May 26 2026 - 7:00am

“I don’t fall out with anybody,” Nigel Farage once said. “They fall out with me.” The pattern has served him well enough so far: usually, he comes out on top. Who now remembers Ukip founder Alan Sked, or Brexit Party founder Catherine Blaiklock? Now, however, Farage is locked in a struggle which might prove more difficult to win. The weekend marked the revival of the Reform UK leader’s spat with Elon Musk, after the tech billionaire reiterated his support for Rupert Lowe’s Restore Britain. The Reform UK leader responded by suggesting Musk was “splitting the Right”.

It was one thing to have to deal with Lowe and Ben Habib when they appeared to the world as petty, disgruntled nobodies. It is quite another to deal with a fully-fledged political party, polling at 7% in the crucial Makerfield by-election, which has the backing of the world’s richest man.

The Farage–Musk spat has been rumbling on now for more than a year. In late 2024, it looked like Musk might donate a large sum to Reform, and the party’s opponents prepared accordingly. Keir Starmer moved to ban foreign political donations; Kemi Badenoch called upon her party’s backers to raise an equivalent amount; Ed Davey demagogued against Musk, suggesting even that his tweets warranted criminal sanction. However, their fears of a Musk-backed Reform never materialized. The X owner ultimately thought that Farage “doesn’t have what it takes”; Farage claims that Musk made his donation subject to conditions which he could not, in good conscience, accept. The bad blood has now only got worse. Musk has thrown his weight behind Reform’s new Right-wing challenger, which may have significant political repercussions.

Losing in Makerfield — two-thirds Leave, 97% white – would take the wind out of Reform’s sails. The party might try to pin such a loss and its consequences on Musk and Lowe; in fact, it might even help Reform distance itself from Musk, who remains unpopular in Britain. But a Restore spoiler effect in Makerfield would still do little to alleviate the impression that Farage’s tendency to fall out with people, or for people to fall out with him, is a serious liability. Likewise, it would suggest that Reform’s grip on the Right — even if the Conservative Party’s decline is terminal — is far from guaranteed.

If Restore does have a strong presence on the ground in Makerfield, that owes something to its strong presence in the online sphere. By denigrating Farage and promoting Lowe, Musk is a big part of this. It’s a good example of how he has brought about a sharp lurch to the Right on X, which is naturally to Restore’s benefit.
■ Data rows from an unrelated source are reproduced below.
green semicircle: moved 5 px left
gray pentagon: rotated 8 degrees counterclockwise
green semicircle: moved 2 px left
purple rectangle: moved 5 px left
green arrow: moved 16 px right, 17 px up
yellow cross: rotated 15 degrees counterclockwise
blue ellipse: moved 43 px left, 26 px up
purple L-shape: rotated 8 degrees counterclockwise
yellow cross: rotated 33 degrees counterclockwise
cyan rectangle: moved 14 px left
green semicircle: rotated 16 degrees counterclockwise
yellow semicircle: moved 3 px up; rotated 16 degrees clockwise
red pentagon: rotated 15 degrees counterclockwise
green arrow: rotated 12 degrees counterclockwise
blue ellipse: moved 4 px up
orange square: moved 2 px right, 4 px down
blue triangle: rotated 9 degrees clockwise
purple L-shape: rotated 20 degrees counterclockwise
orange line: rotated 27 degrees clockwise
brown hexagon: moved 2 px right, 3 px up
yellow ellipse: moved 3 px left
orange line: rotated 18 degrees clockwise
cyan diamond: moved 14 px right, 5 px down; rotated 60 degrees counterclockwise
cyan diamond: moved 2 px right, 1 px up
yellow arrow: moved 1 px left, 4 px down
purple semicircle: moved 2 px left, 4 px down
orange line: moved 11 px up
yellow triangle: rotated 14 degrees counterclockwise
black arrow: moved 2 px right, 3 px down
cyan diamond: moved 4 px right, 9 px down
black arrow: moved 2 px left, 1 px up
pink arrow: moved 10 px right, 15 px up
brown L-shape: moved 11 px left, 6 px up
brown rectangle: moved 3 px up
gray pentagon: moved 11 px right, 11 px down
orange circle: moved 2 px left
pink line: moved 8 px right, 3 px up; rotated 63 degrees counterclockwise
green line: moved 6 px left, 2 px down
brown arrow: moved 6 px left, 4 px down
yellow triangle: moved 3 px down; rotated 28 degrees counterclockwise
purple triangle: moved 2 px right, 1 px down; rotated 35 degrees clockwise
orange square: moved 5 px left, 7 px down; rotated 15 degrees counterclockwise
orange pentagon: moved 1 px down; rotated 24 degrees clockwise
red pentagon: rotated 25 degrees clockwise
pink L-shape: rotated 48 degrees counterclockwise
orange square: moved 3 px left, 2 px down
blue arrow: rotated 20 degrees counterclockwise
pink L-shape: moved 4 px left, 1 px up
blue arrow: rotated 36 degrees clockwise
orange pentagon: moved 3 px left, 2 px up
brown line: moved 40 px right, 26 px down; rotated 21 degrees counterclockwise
Some of the most dogged pro-Restore accounts would never have been allowed on ancien régime Twitter.

The radical Right on this corner of social media has become fanatically anti-Farage, perceiving him as soft and accusing him of being part of the “uniparty” he likes to rail against. They may even — here, in any case, is a reasonable inference to draw from their activity in Makerfield — think Farage is worse than Andy Burnham. There is a natural tendency on social media of political one-upmanship, of people prizing ideological purity above all; on the Right, this now seems to mean repudiating Farage. If Burnham wins in Makerfield, he might therefore have Elon Musk to thank.


Samuel Rubinstein is a writer and historian.